Actually, I hate that expression, “just saying”. People use it all the time now, to end a statement–to cut off any sort of rebuttal one might have to their idea. They think it let’s them off the hook for whatever outrageous theory they are pontificating. I’ve let my mind wander.
Carrissa looks at me perplexed and raises her eyebrows. She clearly has no idea what I’m talking about.
Get on with it, I tell myself.
I continue. “What if you could have a wish, would it be what you just wished for?”
Silence settles between us. The breeze wanes and the ripples on the lake run out to the edges. The lake becomes glassy. Our reflections mingle with the tree reflections in the lake. The atmosphere becomes heavy.
I whisper, “one wish.”
Carrissa, doesn’t look at me. She tilts her head and looks out over the lake.
I can tell I have her attention, so this time I don’t speak the words. I put forth the thought. “You get one wish, just one. What will it be?”
Heat rises from the ground, warming us.
“Only one, Make it a good one.”
I lay out the rules. You see, I’ve thought this through beforehand.
The wish must be for yourself alone, not for someone else, not for happiness, not world peace, not to live forever (possible but the gods hate that–the whole immortality thing). It can be anything else, but for yourself alone.
“Now, say the words. Make the wish, your heart’s desire. Careful though, your words, once spoken will be your choice, your decision, your proclamation.”
Carrissa shakes her head as though she is casting off a thought.
I project an image. She obviously needs help with imagining, visualizing. Money, a bank statement, a large ending balance, a variety of numerals with many zeros following them.
She sees it. She licks her lips, thinking it over but I can see her losing interest.
“Fame?” I project an image of a stage, an audience, music, roaring applause.

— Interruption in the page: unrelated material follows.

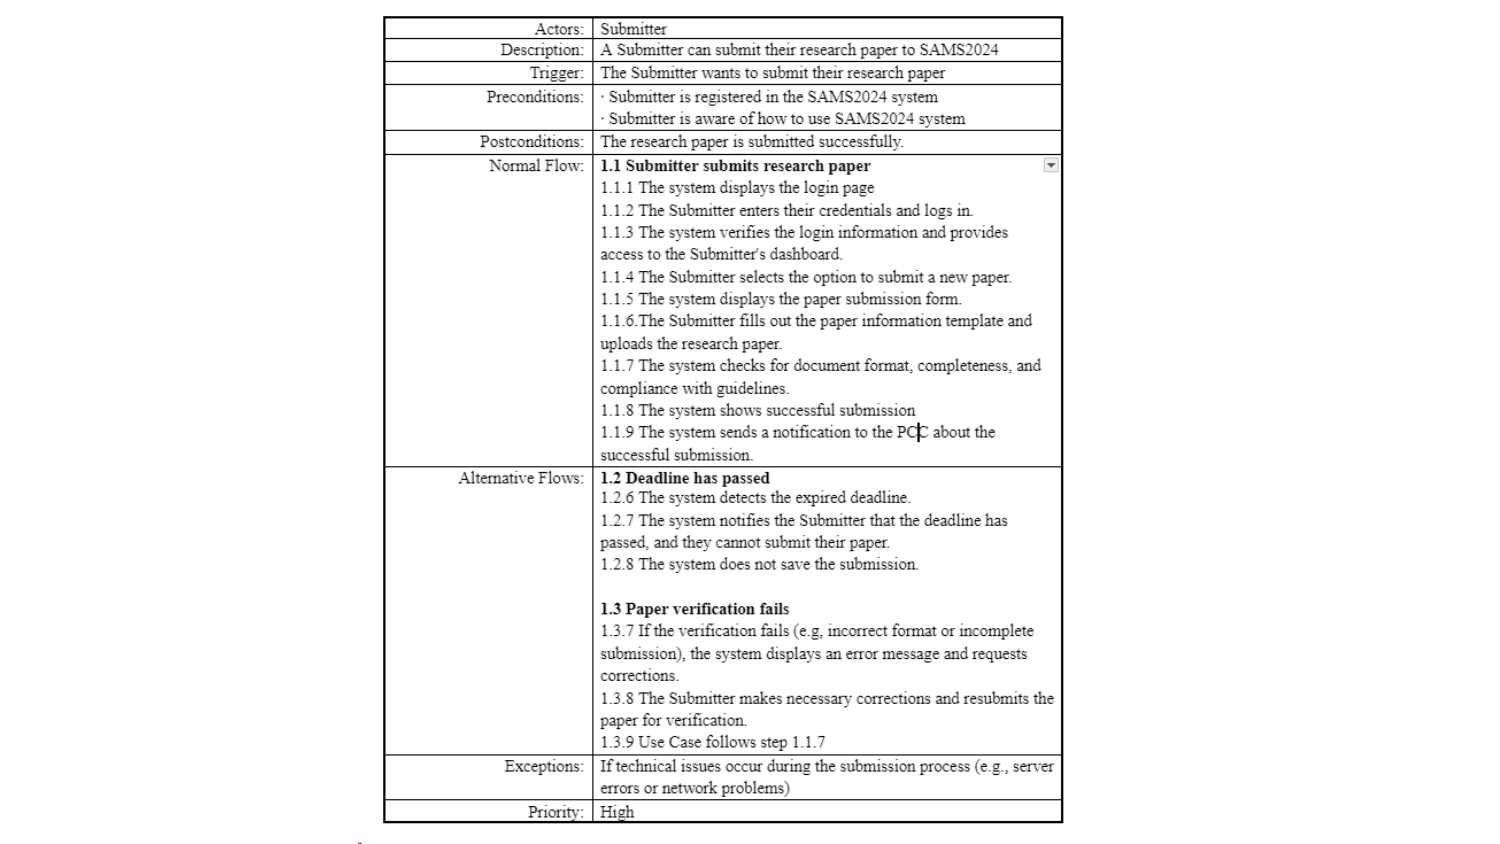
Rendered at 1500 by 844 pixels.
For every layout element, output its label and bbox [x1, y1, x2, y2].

picture [358, 0, 1099, 844]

Carrissa looks a little dreamy eyed and then shakes her head, ever so slightly.
Not hitting a mark, with the usual. Hmmm. Maybe family. So I imagine for her and let the ether carry the image–a husband, a baby, a house, a cat, a dog, all playing on the well-manicured lawn. But to my surprise the image bursts apart and scatters like ash.

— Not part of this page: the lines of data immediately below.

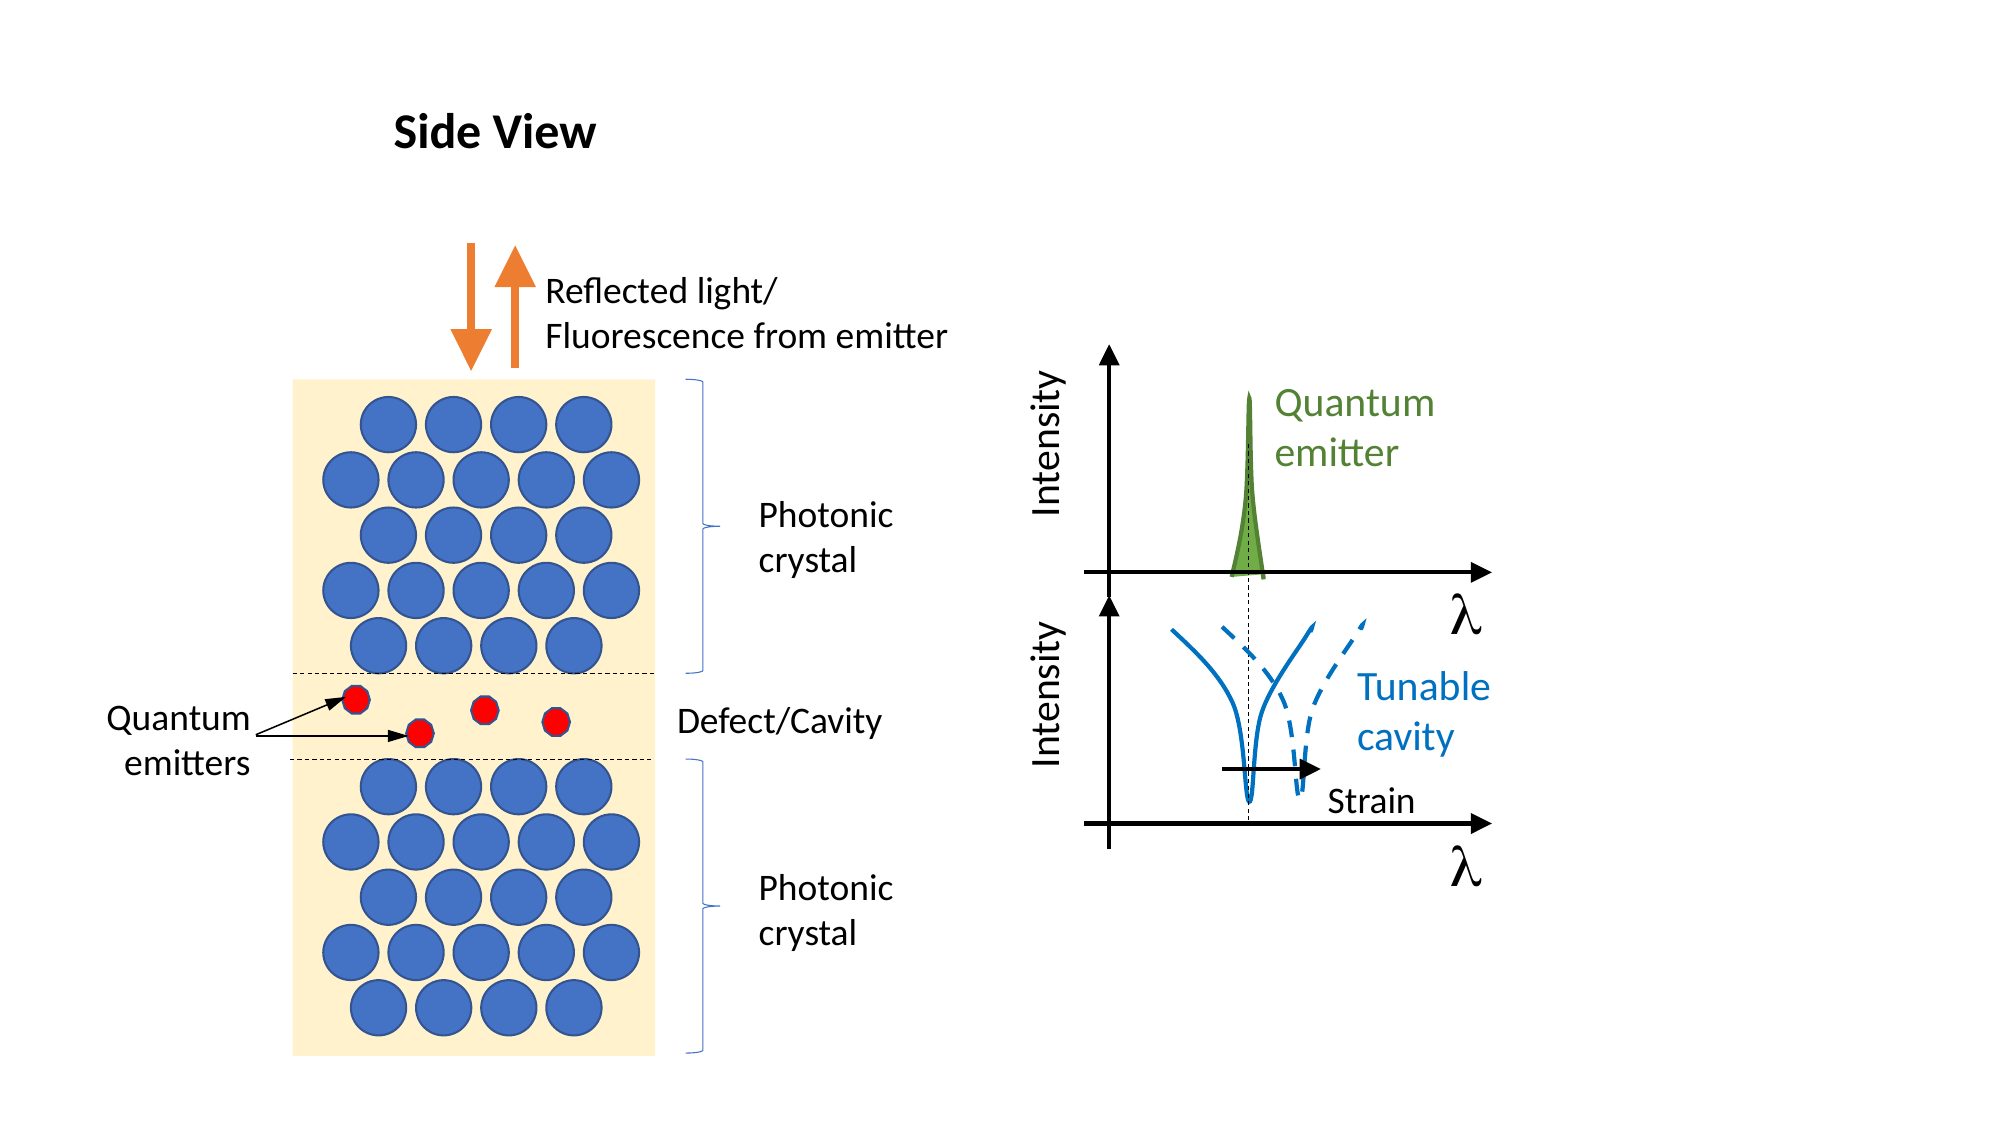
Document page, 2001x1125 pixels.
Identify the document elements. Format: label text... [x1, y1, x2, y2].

text_box [359, 760, 418, 816]
text_box [387, 451, 445, 509]
text_box [1221, 626, 1248, 654]
text_box [582, 923, 641, 982]
text_box [359, 868, 418, 926]
text_box [359, 506, 418, 564]
text_box [545, 617, 603, 673]
text_box [452, 561, 510, 620]
text_box [322, 813, 380, 871]
text_box [387, 923, 445, 982]
text_box [424, 760, 483, 816]
text_box [555, 760, 613, 816]
text_box [1249, 771, 1255, 804]
text_box [1243, 771, 1248, 802]
text_box [322, 923, 380, 982]
text_box [480, 617, 538, 673]
text_box [555, 506, 613, 564]
text_box [415, 617, 473, 673]
text_box [405, 718, 435, 749]
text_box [255, 696, 346, 735]
text_box [685, 758, 721, 1054]
text_box Quantum emitter [1259, 367, 1451, 483]
text_box [1170, 628, 1248, 767]
text_box [582, 561, 641, 620]
text_box Defect/Cavity [662, 688, 898, 749]
text_box Photonic crystal [743, 855, 909, 961]
text_box [685, 378, 721, 674]
text_box [480, 979, 538, 1037]
text_box [470, 695, 500, 726]
text_box [490, 868, 548, 926]
text_box [292, 674, 656, 1057]
text_box Intensity [1010, 619, 1091, 783]
text_box [387, 813, 445, 871]
text_box [517, 561, 575, 620]
text_box [517, 451, 575, 509]
text_box [349, 979, 408, 1037]
text_box Quantum emitters [91, 685, 266, 791]
text_box [555, 395, 613, 454]
text_box [424, 868, 483, 926]
text_box l [1434, 820, 1497, 905]
text_box [1249, 624, 1363, 767]
text_box [452, 813, 510, 871]
text_box [555, 868, 613, 926]
text_box [1230, 574, 1248, 578]
text_box Tunable cavity [1342, 651, 1507, 767]
text_box [359, 395, 418, 454]
text_box [490, 760, 548, 816]
text_box [415, 979, 473, 1037]
text_box [452, 451, 510, 509]
text_box [541, 707, 572, 737]
text_box [322, 561, 380, 620]
text_box [582, 813, 641, 871]
text_box [342, 684, 371, 715]
text_box [517, 923, 575, 982]
text_box Side View [378, 91, 612, 166]
text_box Strain [1312, 768, 1431, 823]
text_box [517, 813, 575, 871]
text_box [322, 451, 380, 509]
text_box Intensity [1010, 368, 1091, 532]
text_box Photonic crystal [743, 482, 909, 587]
text_box [349, 617, 408, 673]
text_box Reflected light/ Fluorescence from emitter [530, 258, 964, 363]
text_box [292, 378, 656, 673]
text_box [1294, 771, 1305, 800]
text_box [1249, 574, 1265, 580]
text_box [582, 451, 641, 509]
text_box [1232, 394, 1264, 570]
text_box [387, 561, 445, 620]
text_box [1249, 654, 1275, 767]
text_box [490, 506, 548, 564]
text_box [490, 395, 548, 454]
text_box [424, 506, 483, 564]
text_box [545, 979, 603, 1037]
text_box l [1434, 569, 1497, 651]
text_box [424, 395, 483, 454]
text_box Strain [1312, 824, 1431, 829]
text_box [452, 923, 510, 982]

Ok, not interested in settling down.
And then, she surprises me. The ash reassembles into images, like snippets from a cell phone–first Twitter, hateful quips. Then there’s a flash of all day news channels, the U.S. Capitol–politicians in the House, the Senate–unveiled vicious attacks on each other, the President. The image shifts to a city street, people–some masked and others unmasked–attacking each other. Overturned cars, statues being toppled and dragged to the lake, shops–closed and boarded, graffiti scrawled everywhere, large box stores being looted, armed police turning and walking away. It reminds me of a civil war.
The images are there for a moment and then dissipate.
Carrissa’s shoulders slump. She sighs and sinks deeper into the bench, into herself. A great sadness, hopelessness washes over her face, like something is lost–a way of life perhaps. We sit for a while in the quiet. Then a bird calls overhead, a hawk–red tailed. It circles above us, calls again and then is gone.
In an instant, Carrissa makes her choice. Her back straightens, her shoulders lift and in a clear voice she speaks.
“To be a bird. To fly far away.”
And then she is gone.
I remain on the bench and watch her try out her wings, gliding, dipping, soaring–until she’s out of sight.
And as for me, wish granted, I drop the phones on the bench, dissolve into the atmosphere and fly upward on winged feet, following a blue and green bird with a red crown of feathers–far, far away.
© Glenda Kotchish
I wrote this during the time of the COVID-19 virus when the whole world turned upside down.